## Text section
- Outfielder
- Born: July 5, 1990 (age 36) Willmar, Minnesota
- Bats: LeftThrows: Right
- Stats at Baseball Reference

Teams
- Cleveland Indians (2011–2017, 2019);

= Jordan Smith (outfielder) =

Jordan Ray Smith (born July 5, 1990) is an American former professional baseball outfielder who played in the minor leagues for the Cleveland Indians.

==Career==
Smith was born in Willmar, Minnesota and attended Willmar High School and St. Cloud State University. In 2011, he played collegiate summer baseball with the Yarmouth–Dennis Red Sox of the Cape Cod Baseball League, and was selected by the Cleveland Indians in the 9th round of the 2011 Major League Baseball draft.

## Data extracts
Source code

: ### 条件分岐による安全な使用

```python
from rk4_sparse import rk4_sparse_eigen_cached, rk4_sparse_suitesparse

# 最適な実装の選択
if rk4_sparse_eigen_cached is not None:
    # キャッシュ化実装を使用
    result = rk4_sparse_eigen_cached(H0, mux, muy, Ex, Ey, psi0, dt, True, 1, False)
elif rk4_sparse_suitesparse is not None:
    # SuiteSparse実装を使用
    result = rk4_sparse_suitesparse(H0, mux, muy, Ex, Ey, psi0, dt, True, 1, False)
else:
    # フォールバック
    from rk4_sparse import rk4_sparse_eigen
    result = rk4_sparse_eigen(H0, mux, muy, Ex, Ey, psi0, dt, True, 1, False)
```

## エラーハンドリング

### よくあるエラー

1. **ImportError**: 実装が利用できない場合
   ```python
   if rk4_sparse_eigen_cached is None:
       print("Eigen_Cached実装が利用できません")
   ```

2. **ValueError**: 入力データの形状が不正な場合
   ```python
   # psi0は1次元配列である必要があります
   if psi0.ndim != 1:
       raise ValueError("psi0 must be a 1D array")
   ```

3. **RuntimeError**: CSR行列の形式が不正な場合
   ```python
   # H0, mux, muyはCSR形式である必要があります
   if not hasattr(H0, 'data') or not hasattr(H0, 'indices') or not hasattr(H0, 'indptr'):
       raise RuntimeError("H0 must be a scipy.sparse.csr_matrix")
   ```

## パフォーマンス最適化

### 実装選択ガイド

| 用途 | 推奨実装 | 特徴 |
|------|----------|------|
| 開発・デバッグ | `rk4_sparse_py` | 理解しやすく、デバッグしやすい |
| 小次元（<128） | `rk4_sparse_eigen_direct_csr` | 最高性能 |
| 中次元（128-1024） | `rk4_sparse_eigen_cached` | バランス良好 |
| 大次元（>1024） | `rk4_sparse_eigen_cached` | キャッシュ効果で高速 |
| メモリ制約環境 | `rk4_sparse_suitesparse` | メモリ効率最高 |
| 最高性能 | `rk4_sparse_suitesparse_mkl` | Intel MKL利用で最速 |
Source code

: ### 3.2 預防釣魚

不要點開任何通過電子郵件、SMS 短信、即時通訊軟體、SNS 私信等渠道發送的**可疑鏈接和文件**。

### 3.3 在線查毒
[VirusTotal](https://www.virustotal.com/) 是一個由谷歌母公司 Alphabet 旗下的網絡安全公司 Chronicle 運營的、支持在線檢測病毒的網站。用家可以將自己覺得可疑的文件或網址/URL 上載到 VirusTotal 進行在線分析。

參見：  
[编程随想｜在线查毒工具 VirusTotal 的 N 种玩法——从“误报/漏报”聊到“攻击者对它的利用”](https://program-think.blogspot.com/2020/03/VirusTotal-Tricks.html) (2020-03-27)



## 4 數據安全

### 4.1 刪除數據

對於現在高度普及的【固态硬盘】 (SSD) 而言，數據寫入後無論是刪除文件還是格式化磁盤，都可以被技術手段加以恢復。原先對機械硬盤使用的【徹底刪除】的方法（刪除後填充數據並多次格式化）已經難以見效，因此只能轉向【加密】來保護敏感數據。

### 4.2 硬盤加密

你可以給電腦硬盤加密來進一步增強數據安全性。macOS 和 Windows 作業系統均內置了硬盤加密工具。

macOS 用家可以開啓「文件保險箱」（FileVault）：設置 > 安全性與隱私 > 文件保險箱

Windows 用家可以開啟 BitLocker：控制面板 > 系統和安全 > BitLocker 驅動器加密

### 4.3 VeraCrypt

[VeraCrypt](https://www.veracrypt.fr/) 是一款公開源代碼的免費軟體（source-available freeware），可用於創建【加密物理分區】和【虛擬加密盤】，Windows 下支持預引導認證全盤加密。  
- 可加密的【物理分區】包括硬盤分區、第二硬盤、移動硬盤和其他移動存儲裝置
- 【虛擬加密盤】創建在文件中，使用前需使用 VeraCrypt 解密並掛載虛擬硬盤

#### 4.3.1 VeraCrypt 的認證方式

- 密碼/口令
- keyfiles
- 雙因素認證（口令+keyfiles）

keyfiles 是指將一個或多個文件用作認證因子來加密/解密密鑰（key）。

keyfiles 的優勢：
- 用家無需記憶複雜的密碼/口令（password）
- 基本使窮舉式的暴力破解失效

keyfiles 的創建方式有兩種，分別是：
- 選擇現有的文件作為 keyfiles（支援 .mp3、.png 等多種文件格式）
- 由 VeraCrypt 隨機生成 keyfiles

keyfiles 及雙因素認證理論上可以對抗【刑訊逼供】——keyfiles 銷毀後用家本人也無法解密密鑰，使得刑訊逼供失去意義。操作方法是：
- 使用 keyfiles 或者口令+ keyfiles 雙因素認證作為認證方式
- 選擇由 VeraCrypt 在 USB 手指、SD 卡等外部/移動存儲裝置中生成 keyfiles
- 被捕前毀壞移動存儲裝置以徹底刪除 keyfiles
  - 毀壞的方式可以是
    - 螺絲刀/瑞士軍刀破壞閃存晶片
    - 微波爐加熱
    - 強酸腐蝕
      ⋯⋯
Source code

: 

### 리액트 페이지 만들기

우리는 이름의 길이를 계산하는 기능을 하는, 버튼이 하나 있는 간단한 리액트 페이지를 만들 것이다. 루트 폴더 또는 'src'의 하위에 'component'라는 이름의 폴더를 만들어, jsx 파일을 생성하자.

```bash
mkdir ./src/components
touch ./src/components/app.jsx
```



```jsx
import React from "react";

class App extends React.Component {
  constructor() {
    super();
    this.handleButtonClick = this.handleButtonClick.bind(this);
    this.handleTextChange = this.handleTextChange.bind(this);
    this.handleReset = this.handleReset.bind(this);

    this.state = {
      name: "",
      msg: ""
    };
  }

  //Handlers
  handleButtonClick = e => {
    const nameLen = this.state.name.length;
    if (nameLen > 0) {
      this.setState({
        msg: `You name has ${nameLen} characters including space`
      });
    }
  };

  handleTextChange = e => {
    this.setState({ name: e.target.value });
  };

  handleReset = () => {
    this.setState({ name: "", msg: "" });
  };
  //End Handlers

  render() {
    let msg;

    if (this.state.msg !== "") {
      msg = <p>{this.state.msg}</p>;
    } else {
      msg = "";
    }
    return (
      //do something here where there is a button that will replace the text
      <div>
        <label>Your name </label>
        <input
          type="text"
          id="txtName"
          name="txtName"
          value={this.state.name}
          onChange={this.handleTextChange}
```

## What this task involves
Pick up the biography of outfielder Jordan Smith after its final sentence and continue it.

## Result of the task
===Cleveland Indians===
Smith began his professional career with a .300 batting average and .403 on-base percentage his first professional season and followed that with a .316 batting average in 2012. He also played for Toros del Este in the Dominican Professional Baseball League In 2013, he stole 18 bases and in 2014, he was selected to play in the Arizona Fall League with the Peoria Javelinas. Smith was a New York-Penn League Mid-Season All-Star in 2011 and a MiLB.com Organization All-Star in 2012 and 2013.

He stole 18 bases in 2015 and 17 bases in 2016. He reached Triple A for the first time in 2016. Going into that year, he was ranked one of the Indians' top prospects. In 2017, Smith played in 97 games split between the Double–A Akron RubberDucks and Triple–A Columbus Clippers, batting a cumulative .212/.278/.280 with 3 home runs and 24 RBI. He elected free agency following the season on November 6, 2017.

===St. Paul Saints===
On February 26, 2018, Smith signed with the St. Paul Saints of the American Association of Professional Baseball. He was waived on June 5.

===Sioux Falls Canaries===
On June 5, 2018, Smith was claimed off waivers by the Sioux Falls Canaries.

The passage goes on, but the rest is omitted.